Rothbart will be presenting “Medora,” and hosting a question and answer session afterward, tonight at the Crawford Family Forum in Pasadena.
The film follows a year in the life of the small Indiana town of Medora, which has been rocked so hard by harsh economic times that it lost 1,500 of its 2,000 residents since its local factory shut down. Its high school basketball team hasn’t won a game in years, but the film shows the amazing effort that the team puts forth to finally stop losing and boost the town’s morale.
“I read an article in The New York Times by the great writer John Branch, a short piece that still showed their fighting spirit,” recalls Rothbart. “Many documentaries are about teams trying to win championships, but this was just about the desire to win even once.
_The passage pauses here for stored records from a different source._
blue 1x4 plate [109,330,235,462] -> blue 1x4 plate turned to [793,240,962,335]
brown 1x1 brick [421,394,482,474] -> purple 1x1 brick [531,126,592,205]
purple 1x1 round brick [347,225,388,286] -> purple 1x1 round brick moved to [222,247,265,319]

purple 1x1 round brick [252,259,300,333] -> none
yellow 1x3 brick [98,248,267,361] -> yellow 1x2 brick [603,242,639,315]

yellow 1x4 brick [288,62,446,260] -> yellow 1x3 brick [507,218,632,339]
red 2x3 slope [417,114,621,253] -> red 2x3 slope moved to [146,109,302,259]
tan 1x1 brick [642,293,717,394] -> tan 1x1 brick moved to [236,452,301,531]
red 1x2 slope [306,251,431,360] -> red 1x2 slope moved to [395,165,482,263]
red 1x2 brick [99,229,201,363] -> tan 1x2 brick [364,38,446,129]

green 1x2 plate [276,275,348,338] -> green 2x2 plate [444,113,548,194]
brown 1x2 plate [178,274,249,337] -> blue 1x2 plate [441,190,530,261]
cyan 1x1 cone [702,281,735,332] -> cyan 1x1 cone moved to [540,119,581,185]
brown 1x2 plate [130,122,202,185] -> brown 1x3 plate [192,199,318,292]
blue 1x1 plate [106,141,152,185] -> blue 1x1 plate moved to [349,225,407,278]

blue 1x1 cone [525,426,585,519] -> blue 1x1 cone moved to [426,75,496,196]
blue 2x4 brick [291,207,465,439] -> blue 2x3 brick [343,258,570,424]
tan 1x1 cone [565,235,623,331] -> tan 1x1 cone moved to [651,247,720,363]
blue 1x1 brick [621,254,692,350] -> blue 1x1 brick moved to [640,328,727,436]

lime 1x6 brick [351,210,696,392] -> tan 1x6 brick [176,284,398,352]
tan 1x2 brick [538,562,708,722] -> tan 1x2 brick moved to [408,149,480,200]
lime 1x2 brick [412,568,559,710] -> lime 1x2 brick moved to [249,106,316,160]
My co-director Andrew Cohn and I went down from our homes in Ann Arbor, Mich., and we checked out the town and met the coach and players.
“We fell in love with the town and wanted to tell about small town America and how rural communities are being battered,” Rothbart continues. “We came back a year later with friends and cameras and embedded ourselves for a year in a nearby town. It’s a really raw and personal documentary about four kids trying to find their place in the world and dealing with challenges at home and school.”
Rothbart believes that a common thread weaves its way throughout all of his work: an innate curiosity about ordinary people and their private lives.
That curiosity inspired him to hold onto countless notes that he’d find during his nationwide travels, scraps of paper with both hilarious and despondent tones that seemed to reveal everything about the psyches of strangers. Eventually he decided his collection was so fascinating that he compiled them into a magazine, Found.
“You feel you’re in that person’s mind and heart, and they’re revealing themselves in a way they never expected,” explains Rothbart. “The note that sparked it was on my windshield but addressed to some guy named Mario, saying ‘Mario, I hate you! You said you had to work and your car is here at her place! I hate you I hate you! Page me later!’ It’s full of hope and love and desperation all at once.”
At first, Rothbart published his own personal collection of notes that he thought would be popular solely among his friends as a zine, or a blog with an extremely limited audience. He intended to print just 50 copies, give them away at a party and see how well they caught on with strangers there.
“But the Kinko’s guy printing them said ‘This is awesome. Make 800,’ and at a party a week later we sold 100 copies for five bucks each, leaving us 700 copies lying in boxes in my apartment,” Rothbart recalls. “I left on a trip for a couple weeks, came back and they were gone. He said they sold out, because so many people spread the word and were coming to buy two, three or four copies, and cops were coming by thinking we were selling drugs. Now it’s an annual edition with thousands of copies, and each day, 25 to 30 people send us weird notes they’ve found.”
With a play based on his “Found” experiences heading to the New York City stage in the next year, and numerous other documentary and fiction-film projects in the works, Rothbart has his hands full. But he’s never too busy to reach out and help people whose lives have touched him.
“I was nervous how the people in the movie would react because it was so intimate and I wondered if they were too exposed?” Rothbart says of “Medora.”
“We showed them the film for the first time in the town library. They were laughing, and there were some tears, but the overall reaction was understated. Then one giant farm kid named Robby jumped up and said ‘I loved it!’ and the rest followed suit. They said it was honest, true and fair and really celebrates them as people with very little, living in desperate circumstances, who find a way to move on. The Washington Post called it one of the top movies of 2013, which was pretty wonderful company next to ‘12 Years a Slave.’”
Davy Rothbart screens “Medora” and discusses it at length afterwards in an evening program starting at 7 p.m. tonight at the Crawford Family Forum, 474 S. Raymond Ave., Pasadena. Admission is free. RSVP at kpcc.org.